To prove the sustainability of their palm oil production, Malaysia and Indonesia have created mandatory certification schemes in the Malaysian Sustainable Palm Oil (MSPO) and Indonesian Sustainable Palm Oil (ISPO) respectively to meet the demands of their buyers.

There is a wealth of knowledge that India can tap into from the knowledge of the MSPO and ISPO to make its domestic palm oil production sustainable.

India’s initiative

India’s initiative to develop its own standards for sustainable palm oil based on Indian laws, practices and market realities with an alignment to global sustainability principles is a great step forward towards protecting Indian biodiversity as domestic cultivation expands.

The initiative, Indian Palm Oil Sustainability framework (IPOS) which was created for the Indian palm oil industry by Indian palm oil stakeholders includes The Solvent Extractors' Association of India (SEA) and the Society for Promotion of Oil Palm Research and Development as well as global non-profit Solidaridad.

The on-going engagement of IPOS with the MSPO and ISPO bodes well for the natural environment in India.
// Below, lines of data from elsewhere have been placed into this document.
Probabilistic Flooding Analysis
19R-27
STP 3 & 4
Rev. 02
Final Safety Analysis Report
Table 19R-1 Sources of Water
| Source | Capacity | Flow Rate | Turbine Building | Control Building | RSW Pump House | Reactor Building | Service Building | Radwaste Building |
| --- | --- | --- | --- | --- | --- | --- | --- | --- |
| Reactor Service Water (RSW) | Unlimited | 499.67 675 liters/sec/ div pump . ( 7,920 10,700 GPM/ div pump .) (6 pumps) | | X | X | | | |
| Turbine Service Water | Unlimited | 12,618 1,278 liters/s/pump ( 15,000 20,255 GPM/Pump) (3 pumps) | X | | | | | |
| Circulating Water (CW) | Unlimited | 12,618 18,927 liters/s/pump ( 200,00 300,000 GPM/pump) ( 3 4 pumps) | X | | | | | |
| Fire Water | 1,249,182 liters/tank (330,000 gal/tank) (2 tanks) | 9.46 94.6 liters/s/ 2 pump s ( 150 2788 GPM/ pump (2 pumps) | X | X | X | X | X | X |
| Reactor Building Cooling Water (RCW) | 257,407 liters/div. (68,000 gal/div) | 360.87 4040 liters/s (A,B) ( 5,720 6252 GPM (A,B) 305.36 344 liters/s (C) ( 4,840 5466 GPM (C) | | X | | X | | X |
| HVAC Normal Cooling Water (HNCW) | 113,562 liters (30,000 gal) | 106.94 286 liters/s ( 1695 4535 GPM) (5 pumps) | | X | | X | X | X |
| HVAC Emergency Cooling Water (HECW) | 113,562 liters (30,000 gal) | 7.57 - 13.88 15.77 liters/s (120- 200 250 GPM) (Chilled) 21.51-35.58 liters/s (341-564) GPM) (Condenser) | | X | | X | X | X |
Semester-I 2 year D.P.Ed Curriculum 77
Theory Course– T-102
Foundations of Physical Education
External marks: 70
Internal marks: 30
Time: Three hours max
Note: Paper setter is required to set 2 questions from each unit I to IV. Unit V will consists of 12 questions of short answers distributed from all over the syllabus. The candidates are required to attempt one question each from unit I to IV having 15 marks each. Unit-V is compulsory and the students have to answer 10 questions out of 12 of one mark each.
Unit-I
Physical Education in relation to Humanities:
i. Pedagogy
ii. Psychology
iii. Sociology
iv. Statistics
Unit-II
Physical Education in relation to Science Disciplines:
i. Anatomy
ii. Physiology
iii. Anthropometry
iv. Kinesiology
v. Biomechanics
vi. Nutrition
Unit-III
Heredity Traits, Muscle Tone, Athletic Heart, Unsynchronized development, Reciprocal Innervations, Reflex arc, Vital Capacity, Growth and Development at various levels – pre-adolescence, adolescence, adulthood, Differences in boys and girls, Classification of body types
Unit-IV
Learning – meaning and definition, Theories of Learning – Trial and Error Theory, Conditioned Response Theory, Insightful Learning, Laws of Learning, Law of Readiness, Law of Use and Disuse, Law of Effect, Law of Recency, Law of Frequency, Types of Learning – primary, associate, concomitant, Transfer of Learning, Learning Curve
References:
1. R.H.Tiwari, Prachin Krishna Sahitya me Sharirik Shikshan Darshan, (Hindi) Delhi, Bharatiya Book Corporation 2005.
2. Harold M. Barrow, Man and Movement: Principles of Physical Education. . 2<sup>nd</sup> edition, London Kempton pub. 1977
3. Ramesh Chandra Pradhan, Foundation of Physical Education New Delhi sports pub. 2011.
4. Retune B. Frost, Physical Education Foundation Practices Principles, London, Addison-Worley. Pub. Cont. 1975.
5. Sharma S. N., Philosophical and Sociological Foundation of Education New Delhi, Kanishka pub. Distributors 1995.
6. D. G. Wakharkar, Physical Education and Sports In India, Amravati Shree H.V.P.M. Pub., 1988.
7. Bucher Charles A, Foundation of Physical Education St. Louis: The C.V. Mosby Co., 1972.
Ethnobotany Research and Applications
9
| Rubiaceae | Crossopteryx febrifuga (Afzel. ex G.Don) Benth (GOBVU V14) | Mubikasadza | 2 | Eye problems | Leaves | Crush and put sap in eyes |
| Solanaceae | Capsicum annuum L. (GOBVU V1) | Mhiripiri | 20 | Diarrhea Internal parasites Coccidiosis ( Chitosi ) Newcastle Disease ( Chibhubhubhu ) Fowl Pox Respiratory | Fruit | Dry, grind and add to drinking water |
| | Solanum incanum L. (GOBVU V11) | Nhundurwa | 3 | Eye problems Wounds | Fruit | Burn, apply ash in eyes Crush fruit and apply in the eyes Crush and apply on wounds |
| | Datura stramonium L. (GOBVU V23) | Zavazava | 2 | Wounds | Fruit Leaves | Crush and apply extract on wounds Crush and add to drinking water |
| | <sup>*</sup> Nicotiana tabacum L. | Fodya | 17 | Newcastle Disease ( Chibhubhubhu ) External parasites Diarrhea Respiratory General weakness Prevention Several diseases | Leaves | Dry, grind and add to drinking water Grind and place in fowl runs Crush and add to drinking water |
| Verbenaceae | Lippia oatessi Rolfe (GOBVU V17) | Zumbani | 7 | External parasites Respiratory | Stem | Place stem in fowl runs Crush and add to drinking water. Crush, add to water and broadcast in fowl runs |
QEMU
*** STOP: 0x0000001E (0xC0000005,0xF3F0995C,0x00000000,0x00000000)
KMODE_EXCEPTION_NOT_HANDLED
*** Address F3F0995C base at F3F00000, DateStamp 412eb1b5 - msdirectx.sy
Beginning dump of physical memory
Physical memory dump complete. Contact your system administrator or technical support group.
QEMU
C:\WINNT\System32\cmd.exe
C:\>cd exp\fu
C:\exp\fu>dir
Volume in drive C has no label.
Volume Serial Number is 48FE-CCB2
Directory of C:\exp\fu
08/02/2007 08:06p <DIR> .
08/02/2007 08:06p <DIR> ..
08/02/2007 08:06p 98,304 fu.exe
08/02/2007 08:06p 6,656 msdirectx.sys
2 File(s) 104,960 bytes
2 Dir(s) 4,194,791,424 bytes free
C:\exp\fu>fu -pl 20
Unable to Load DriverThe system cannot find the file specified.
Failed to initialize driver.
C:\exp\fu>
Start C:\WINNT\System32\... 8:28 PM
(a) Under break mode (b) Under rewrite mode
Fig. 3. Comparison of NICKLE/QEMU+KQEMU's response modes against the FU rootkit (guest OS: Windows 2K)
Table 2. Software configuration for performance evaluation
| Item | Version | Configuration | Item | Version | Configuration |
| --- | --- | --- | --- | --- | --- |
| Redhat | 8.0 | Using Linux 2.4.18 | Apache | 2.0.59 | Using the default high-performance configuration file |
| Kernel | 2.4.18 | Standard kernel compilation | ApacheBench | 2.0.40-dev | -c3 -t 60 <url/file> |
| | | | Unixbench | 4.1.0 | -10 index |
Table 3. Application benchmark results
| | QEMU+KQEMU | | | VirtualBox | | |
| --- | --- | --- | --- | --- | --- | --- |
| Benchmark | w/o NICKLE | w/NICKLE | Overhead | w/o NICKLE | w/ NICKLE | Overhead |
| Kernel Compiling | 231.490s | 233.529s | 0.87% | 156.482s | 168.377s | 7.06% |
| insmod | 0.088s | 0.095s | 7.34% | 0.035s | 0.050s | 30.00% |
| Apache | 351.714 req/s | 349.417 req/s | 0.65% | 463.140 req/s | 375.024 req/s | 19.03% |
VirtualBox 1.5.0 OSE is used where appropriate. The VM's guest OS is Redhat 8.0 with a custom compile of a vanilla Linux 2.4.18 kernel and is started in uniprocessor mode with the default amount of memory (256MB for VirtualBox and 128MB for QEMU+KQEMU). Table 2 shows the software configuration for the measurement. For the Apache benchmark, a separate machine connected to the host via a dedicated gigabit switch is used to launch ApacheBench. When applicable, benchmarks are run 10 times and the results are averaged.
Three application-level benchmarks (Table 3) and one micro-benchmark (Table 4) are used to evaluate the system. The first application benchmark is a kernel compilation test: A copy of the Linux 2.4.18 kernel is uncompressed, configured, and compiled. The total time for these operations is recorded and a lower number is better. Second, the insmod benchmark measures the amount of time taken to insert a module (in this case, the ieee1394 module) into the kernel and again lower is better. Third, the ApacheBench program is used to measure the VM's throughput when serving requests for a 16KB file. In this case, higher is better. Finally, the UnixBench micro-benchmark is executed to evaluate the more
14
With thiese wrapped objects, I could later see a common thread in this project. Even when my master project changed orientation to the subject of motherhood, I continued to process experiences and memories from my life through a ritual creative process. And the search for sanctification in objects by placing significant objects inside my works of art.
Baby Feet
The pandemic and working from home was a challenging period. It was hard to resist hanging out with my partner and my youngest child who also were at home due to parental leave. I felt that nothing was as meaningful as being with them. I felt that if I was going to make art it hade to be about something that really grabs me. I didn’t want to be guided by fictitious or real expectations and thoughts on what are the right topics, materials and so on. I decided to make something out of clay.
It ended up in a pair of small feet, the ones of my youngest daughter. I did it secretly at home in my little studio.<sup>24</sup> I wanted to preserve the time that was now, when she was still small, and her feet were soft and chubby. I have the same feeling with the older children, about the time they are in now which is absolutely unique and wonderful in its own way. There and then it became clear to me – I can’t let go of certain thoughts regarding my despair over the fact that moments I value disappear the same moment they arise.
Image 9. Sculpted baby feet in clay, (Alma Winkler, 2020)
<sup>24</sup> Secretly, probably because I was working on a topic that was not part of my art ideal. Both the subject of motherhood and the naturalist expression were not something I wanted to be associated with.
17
The palm oil experience from Indonesia and Malaysia gives firm evidence that when it comes to producing an edible oil domestically, India will not have to choose between forex loss or forest loss. India can protect both as its domestic palm oil production increases to meet local needs.

Even as India’s palm oil cultivation grows, one can only hope on this World Environment Day that India will throw the heft of its market into ensuring that all its imports are as sustainable as palm oil.

The writer is a global expert on sustainability issues and founder of CSPO Watch, keeping an eye on the palm oil industry in South East Asia with a focus on sustainable palm oil.